- Born: 17 August 1941 Chattanooga, Tennessee, U.S.
- Died: 25 April 2014 (aged 72) Los Angeles, California, U.S.

Education
- Alma mater: Columbia University

Philosophical work
- Era: Contemporary philosophy
- Region: Western philosophy
- School: Analytic
- Notable students: Robert Stainton
- Main interests: Philosophy of language, logic, linguistics

= James Higginbotham =

American linguist & philosopher (1941–2014)

James Higginbotham (/ˈhɪgɪnbɒðəm/; 17 August 1941 – 25 April 2014) was a philosopher and linguist who was a distinguished professor of linguistics and philosophy at the University of Southern California.

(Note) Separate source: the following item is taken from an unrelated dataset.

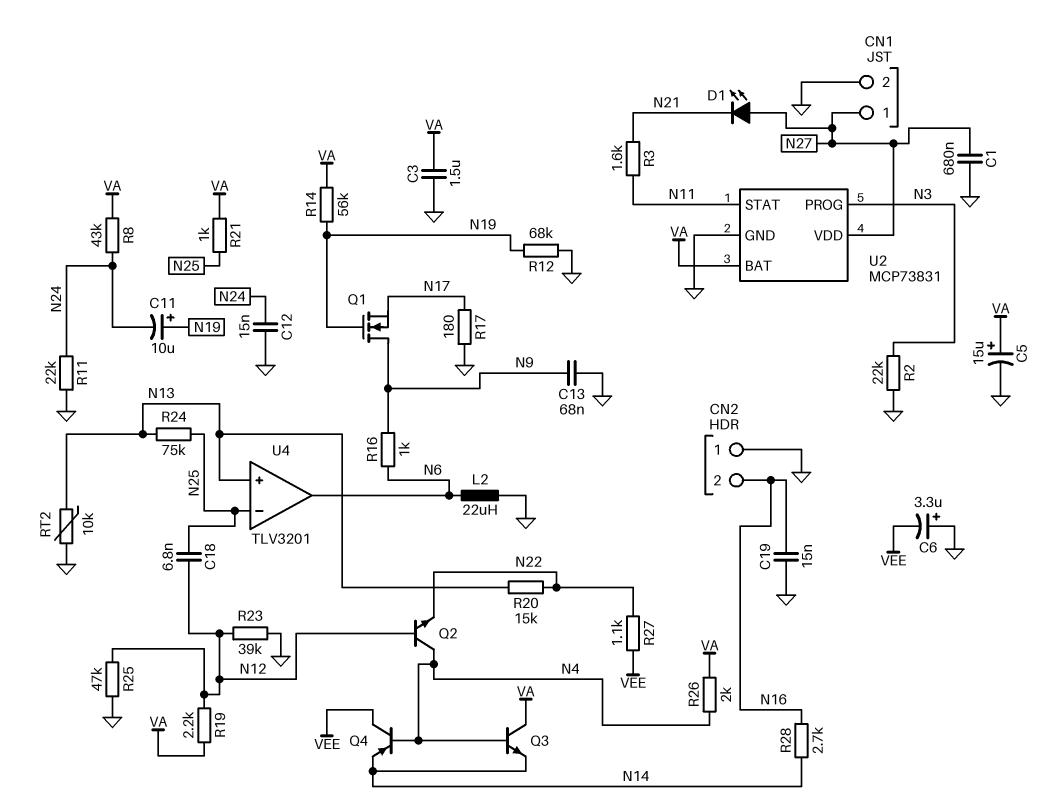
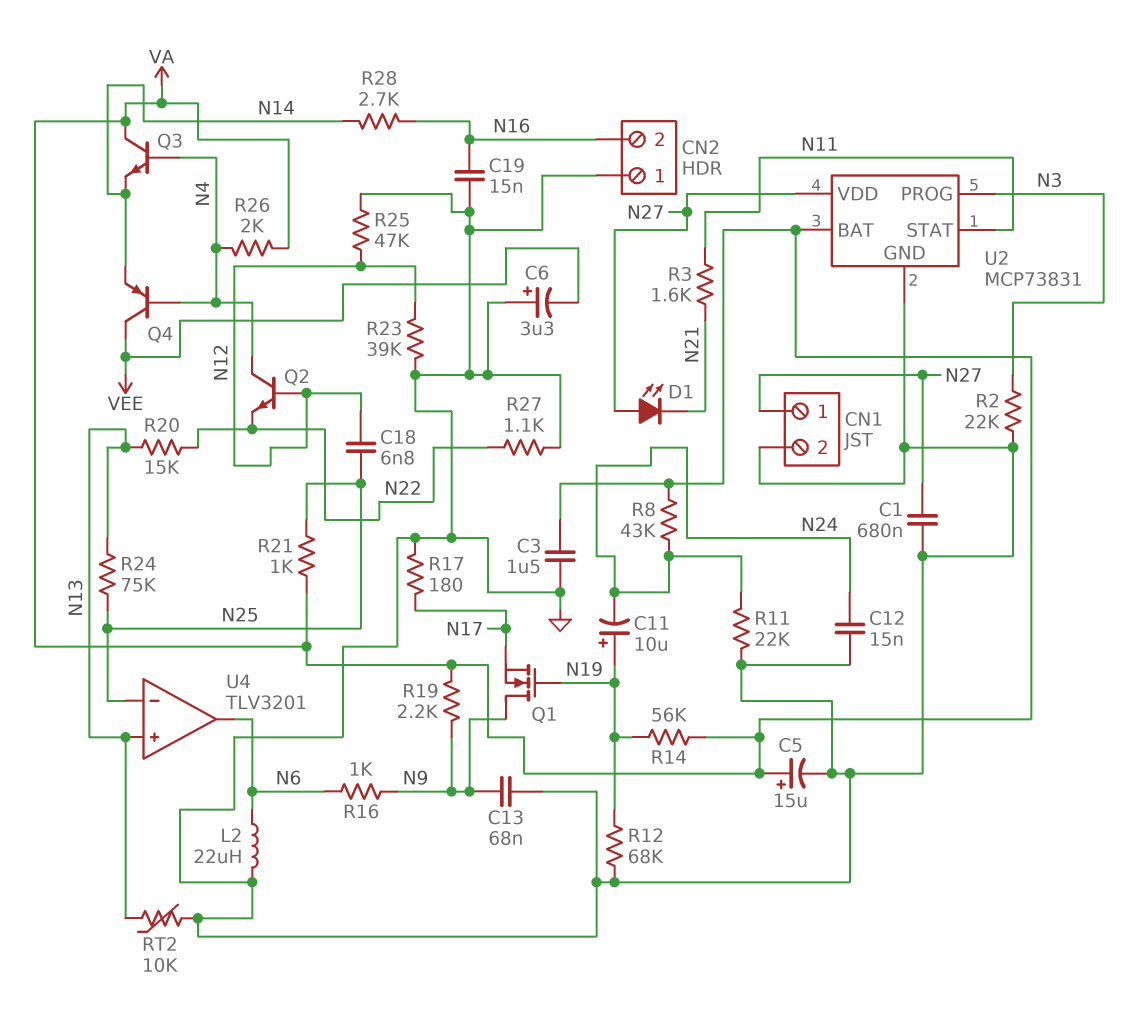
R19: 2.2k (N12, VA) -> 2.2k (N9, VA)
R27: 1.1k (N22, VEE) -> 1.1k (GND, N22)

He taught previously at the Massachusetts Institute of Technology, Columbia University, and at the University of Oxford as a Fellow of Somerville College, Oxford.

==Education and career==

Higginbotham earned a Ph.D. in philosophy at Columbia University in 1973 under the supervision of Sidney Morgenbesser and Charles Parsons. He taught at Columbia until 1980, when he moved to MIT as associate professor of philosophy and linguistics. In 1993, he became Professor of General Linguistics at Oxford University, a position he held until moving to University of Southern California in 2000.

In 1993, he became the first male Fellow of Somerville College, Oxford. He was also the Vera Brittain Visiting Fellow at Somerville College in 2009.

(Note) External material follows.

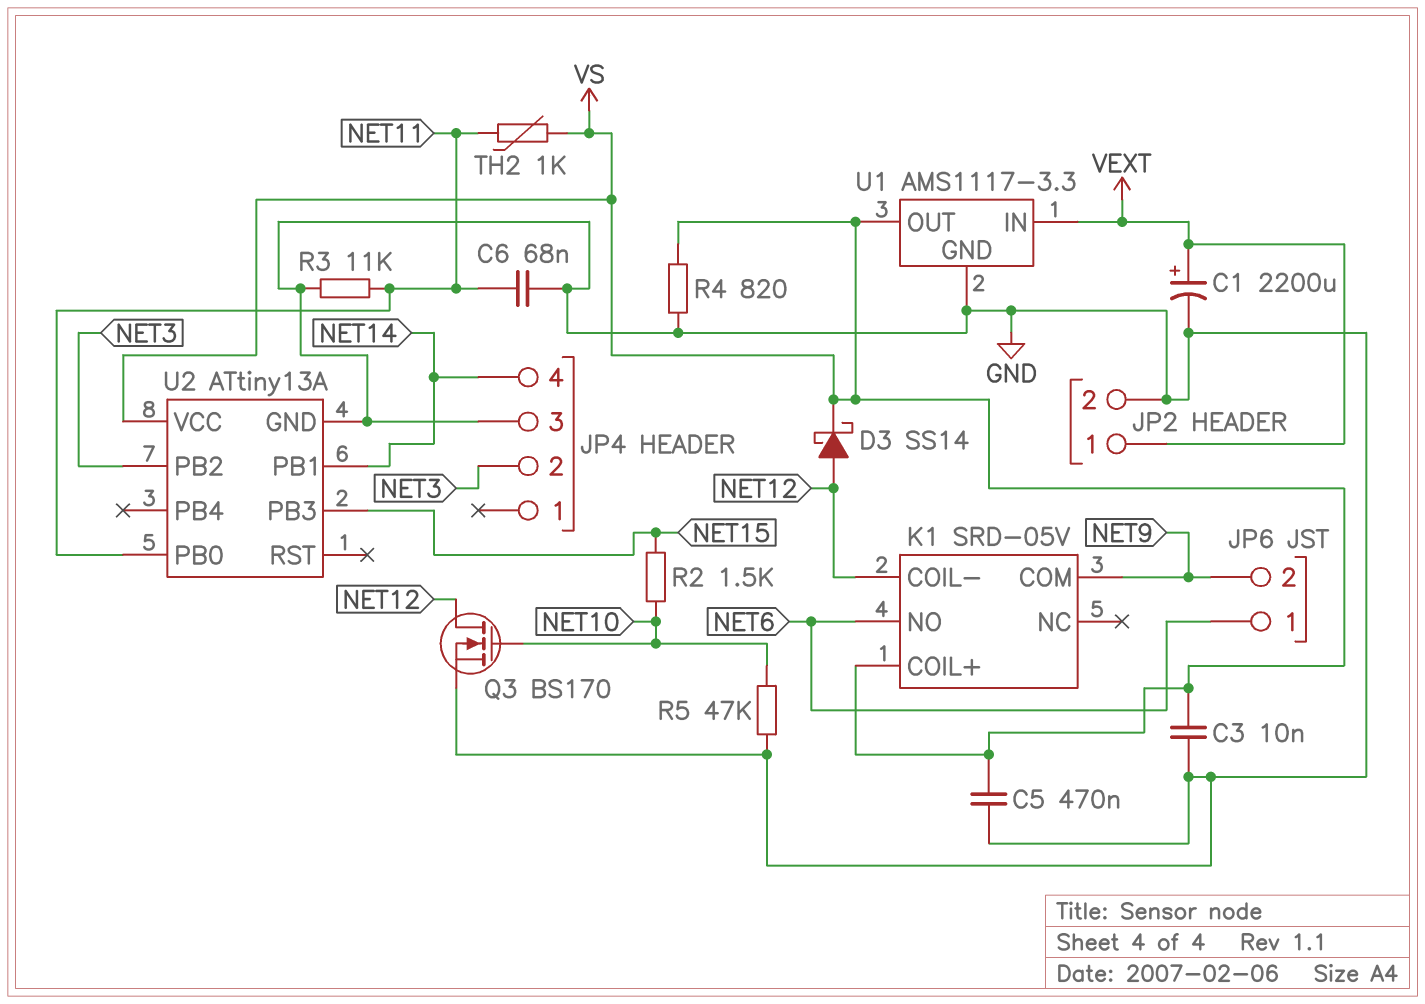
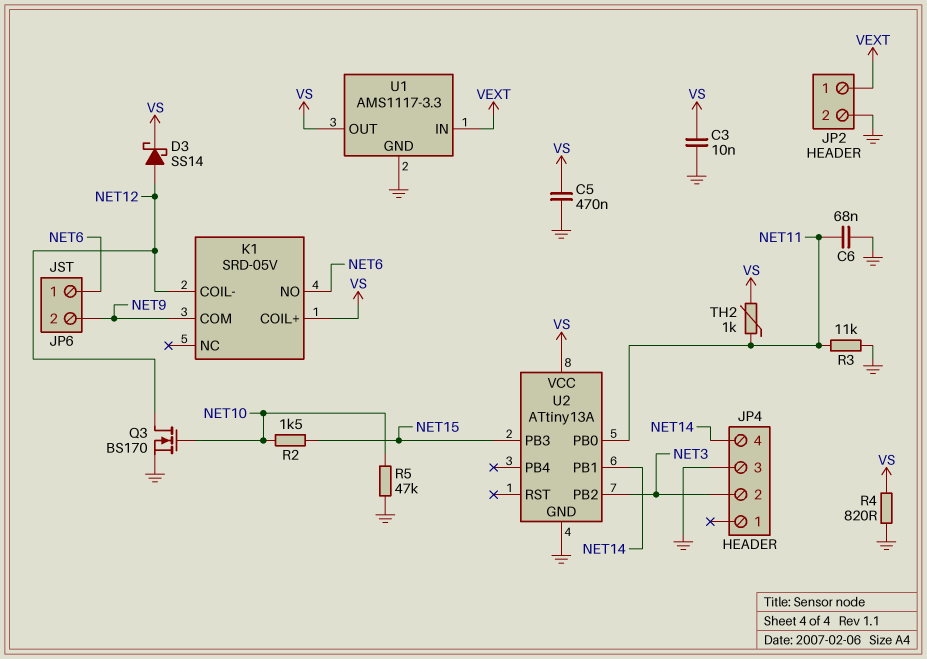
C1: 2200uF (plus VEXT, minus GND) -> none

He was elected a Fellow of the British Academy in 1995 and the American Academy of Arts & Sciences in 2011.

Higginbotham edited the Journal of Philosophy (along with others) when he was on the faculty at Columbia University. He was also the editor of the OUP series in cognitive science and the associate editor of Pragmatics and Cognition.

==Philosophical and linguistic works==

- Professor Higginbotham published many working papers in linguistics, Linguistic Inquiry, Mind & Language, Linguistics and Philosophy, etc.
- He authored volumes published by Oxford University Press and Routledge, and he edited a volume on the semantics of events published by OUP.